Unemployment, in both the developing and industrialized worlds, was the subject of one of the six forums at the CCBI. Participants hope to collect examples of best practice in job creation from around the world over the next five years.

Jackie Brandt, a regular participant at Caux, has been the director of a Swiss metal- working factory since his father's retirement in 1971. During that time he has implemented an almost unique system of management based on values of honesty and equality. He meets regularly with his employees to discuss the future of the business, both its strategy and shop-floor practices. After three years as director he thought the business should diversify into aluminium products. While this seemed to make sound business sense it was also a means for the young Brandt to make his mark on the company. In any other business the director's word would go, but here the employees advised Brandt against his plan. He accepted their expertise. Three years later, during the Middle-East oil crisis, many of his competitors who had diversified into aluminium went bust.

Brandt's motivation comes not only from his business sense but also from a yearning for the 'truth'. He had become frustrated, he says, with churchgoers who followed the church but didn't look into their own hearts to find change. MRA and the CCBI helped him to find an 'unadulterated' way of reaching that truth. Ever since, he has been coming to the conferences to learn and give his experience to others.

People at the start of their working lives came to learn from experiences like these and to discuss their own problems. Anastasia Antsoupova, a 22-year-old director of a company importing car parts in Novosibirsk, central Russia, was one. She saw the need to practise 'gymnastics for the spirit' in order to keep the human skills of integrity and honesty, essential in dealing with employees, suppliers and customers. Coming to the CCBI, and attending a training course in values for democracy in her home city, provided a 'gymnasium' which she felt would keep 'love in her heart' and give her 'a pure and unselfish nature'.

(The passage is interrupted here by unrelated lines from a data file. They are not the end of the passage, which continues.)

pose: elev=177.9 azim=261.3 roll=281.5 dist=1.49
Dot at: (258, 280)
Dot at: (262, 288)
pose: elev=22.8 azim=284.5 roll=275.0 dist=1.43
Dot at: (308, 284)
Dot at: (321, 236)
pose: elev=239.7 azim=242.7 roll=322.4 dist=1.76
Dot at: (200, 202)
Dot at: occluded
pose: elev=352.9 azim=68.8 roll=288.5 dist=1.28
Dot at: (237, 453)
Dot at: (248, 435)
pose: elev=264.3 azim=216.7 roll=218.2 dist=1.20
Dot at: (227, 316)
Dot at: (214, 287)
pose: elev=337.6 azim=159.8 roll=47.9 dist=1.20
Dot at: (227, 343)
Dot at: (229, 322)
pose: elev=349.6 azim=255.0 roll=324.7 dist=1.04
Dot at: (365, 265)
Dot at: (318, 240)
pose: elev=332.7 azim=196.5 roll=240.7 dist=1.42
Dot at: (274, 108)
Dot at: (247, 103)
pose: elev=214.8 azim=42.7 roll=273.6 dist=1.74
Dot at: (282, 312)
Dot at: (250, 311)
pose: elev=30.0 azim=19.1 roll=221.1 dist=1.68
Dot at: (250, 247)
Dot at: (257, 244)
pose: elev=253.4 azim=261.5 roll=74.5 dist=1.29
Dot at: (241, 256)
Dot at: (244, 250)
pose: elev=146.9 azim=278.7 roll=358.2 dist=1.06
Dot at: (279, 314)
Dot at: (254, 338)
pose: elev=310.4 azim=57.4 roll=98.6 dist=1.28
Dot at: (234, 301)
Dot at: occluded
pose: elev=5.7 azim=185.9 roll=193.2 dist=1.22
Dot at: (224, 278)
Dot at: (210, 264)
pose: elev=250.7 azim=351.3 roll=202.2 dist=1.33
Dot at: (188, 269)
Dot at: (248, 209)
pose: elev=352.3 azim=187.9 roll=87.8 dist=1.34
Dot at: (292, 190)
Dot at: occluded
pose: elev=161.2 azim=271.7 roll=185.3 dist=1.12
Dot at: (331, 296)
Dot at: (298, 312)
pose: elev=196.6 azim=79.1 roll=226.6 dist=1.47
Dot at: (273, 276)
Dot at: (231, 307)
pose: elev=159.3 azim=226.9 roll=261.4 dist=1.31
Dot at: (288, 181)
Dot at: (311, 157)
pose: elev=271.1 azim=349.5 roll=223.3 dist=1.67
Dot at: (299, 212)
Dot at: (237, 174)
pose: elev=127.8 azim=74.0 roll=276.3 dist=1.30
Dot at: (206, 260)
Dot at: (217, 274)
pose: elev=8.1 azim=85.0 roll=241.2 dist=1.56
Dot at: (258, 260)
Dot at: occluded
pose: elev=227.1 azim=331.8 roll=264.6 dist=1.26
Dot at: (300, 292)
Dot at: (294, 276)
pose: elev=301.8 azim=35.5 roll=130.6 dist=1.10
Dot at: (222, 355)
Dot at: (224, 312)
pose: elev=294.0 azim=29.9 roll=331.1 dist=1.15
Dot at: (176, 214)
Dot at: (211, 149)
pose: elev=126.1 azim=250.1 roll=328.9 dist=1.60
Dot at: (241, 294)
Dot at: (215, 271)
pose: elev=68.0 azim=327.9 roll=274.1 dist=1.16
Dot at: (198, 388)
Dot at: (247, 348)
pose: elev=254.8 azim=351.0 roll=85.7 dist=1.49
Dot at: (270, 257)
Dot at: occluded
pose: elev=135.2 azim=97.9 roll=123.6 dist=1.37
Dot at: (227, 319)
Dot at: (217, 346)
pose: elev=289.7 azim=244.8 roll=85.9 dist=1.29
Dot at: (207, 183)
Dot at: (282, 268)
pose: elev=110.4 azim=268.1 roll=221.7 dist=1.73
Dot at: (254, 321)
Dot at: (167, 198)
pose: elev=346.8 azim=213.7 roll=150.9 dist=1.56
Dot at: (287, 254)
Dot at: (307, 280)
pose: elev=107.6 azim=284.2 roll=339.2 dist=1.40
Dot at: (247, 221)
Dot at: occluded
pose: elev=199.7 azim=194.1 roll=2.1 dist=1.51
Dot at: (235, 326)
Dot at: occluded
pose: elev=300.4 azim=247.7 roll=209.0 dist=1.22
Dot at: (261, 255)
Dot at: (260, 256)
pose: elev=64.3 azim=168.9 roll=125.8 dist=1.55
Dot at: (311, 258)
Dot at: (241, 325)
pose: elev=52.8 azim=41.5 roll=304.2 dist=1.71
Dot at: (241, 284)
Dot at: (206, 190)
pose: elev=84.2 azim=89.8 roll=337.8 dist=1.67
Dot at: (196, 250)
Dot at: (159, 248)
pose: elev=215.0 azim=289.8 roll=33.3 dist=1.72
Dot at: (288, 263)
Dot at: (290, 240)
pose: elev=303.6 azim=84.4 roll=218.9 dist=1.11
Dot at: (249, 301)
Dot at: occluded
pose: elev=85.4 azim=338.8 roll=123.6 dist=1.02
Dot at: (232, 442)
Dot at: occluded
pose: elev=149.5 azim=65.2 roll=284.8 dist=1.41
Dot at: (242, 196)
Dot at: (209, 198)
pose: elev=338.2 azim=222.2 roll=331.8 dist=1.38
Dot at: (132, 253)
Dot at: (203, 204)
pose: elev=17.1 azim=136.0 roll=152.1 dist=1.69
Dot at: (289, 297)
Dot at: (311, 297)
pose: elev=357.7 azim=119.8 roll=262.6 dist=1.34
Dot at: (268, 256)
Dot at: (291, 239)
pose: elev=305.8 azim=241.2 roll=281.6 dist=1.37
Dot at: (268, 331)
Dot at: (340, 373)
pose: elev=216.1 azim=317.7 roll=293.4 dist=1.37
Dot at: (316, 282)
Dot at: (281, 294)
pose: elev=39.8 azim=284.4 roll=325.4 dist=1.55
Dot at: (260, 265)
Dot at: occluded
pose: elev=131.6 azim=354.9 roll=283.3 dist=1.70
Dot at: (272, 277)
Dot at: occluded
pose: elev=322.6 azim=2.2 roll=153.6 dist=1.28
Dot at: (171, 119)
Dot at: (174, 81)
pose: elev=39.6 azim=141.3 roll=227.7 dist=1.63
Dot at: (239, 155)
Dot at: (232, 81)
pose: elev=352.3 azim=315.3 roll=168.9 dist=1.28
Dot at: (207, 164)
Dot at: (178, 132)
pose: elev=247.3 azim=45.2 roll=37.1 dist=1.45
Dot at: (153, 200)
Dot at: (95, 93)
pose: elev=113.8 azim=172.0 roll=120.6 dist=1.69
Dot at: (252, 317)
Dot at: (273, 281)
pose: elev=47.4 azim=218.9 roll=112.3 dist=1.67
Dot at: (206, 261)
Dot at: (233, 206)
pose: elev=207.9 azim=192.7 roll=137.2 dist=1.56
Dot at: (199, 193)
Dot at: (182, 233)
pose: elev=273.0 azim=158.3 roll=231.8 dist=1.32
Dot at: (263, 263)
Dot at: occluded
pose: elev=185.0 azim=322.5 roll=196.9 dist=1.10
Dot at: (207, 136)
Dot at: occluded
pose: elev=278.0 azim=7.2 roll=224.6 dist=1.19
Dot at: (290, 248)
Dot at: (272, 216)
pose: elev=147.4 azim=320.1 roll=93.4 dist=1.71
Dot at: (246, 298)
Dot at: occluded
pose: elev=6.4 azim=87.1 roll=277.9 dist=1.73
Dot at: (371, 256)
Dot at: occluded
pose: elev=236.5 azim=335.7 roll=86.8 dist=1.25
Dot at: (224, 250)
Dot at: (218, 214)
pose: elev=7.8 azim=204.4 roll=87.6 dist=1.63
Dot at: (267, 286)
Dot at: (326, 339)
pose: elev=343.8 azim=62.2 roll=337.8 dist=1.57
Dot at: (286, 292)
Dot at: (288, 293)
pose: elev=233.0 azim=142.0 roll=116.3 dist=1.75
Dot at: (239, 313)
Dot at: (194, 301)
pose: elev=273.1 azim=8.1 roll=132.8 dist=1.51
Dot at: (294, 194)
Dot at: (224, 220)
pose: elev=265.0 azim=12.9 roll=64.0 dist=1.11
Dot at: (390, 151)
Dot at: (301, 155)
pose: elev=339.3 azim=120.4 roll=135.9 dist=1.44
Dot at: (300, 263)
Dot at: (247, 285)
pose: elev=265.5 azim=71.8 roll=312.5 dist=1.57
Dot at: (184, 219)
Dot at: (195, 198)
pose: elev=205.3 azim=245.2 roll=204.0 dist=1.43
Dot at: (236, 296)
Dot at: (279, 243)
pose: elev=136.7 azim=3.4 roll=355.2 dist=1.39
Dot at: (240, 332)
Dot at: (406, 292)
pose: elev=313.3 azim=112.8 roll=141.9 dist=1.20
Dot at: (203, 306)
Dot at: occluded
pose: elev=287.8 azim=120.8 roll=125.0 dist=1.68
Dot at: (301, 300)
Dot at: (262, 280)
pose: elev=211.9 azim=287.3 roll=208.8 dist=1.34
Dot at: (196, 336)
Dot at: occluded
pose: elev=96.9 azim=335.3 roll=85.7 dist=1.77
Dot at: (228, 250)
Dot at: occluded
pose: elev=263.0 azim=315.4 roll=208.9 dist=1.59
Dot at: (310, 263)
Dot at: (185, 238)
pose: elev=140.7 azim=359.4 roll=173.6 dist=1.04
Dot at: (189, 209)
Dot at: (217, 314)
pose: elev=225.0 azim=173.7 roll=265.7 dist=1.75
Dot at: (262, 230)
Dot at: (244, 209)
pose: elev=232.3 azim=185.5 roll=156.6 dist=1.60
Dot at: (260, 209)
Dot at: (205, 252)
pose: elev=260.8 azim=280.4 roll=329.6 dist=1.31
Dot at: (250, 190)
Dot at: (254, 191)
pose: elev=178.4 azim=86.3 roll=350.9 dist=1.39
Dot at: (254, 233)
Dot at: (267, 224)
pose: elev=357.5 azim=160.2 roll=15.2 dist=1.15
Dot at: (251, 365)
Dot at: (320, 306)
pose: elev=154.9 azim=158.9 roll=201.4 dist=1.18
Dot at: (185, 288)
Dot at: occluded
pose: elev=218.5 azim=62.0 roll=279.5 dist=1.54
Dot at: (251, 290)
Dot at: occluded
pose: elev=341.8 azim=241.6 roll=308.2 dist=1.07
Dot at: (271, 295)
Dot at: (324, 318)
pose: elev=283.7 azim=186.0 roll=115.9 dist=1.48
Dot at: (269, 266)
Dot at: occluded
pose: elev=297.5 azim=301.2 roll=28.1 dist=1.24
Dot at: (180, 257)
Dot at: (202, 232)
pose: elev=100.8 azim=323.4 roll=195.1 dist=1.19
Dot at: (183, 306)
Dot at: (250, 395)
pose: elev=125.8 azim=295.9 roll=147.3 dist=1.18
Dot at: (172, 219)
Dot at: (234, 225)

Caux and the CCBI provide a safe place for people to explore such ideas -- and experiment with other philosophies. One person who pushed out the boundaries this year was Indian management consultant Arun Wakhlu. Coming from an Eastern spiritual background he encouraged the participants 'to see the whole of the sky that the windows of religion simply look out on'. It would be easy to think that a world-view of this kind would be sneered at by the hard-nosed businessmen from transnational corporations who employ his services. But Wakhlu takes as his starting point the problems that a particular business is facing and then, 'because all problems are rooted in the spirit', works with the managers to tackle them. His own company reflects this, stating as its priorities the development of its employees, followed by quality service to its customers and finally the generation of profit in order to achieve the first two.

The benefits of the CCBI are personal as well as global. Bruce Myers, a young American financial worker, said he found that ethics versus personal opportunity could be a hard choice; the kind of hard choice that most of those making their way in business will have to grapple with. Often people don't speak out for fear of rocking the boat and jeopardizing their career prospects. He hoped that the discussions he had at the Junior Round Table (a CCBI forum) would help him to make the right choices in the future.

Kees Scheijgrond, a former Dutch naval officer and one of the CCBI coordinators, felt that this year's event was more spiritual than ever before -- a view which I, as a participant, would agree with.

Economies need 'a human face' that cares for the disadvantaged, gives opportunity to the needy and vitality to culture. It is easy to forget that economies are not ends in themselves but a means to an end. The ends can be achieved through the work of individuals, like those who attended the CCBI, who light candles in the darkness that will turn into a fire.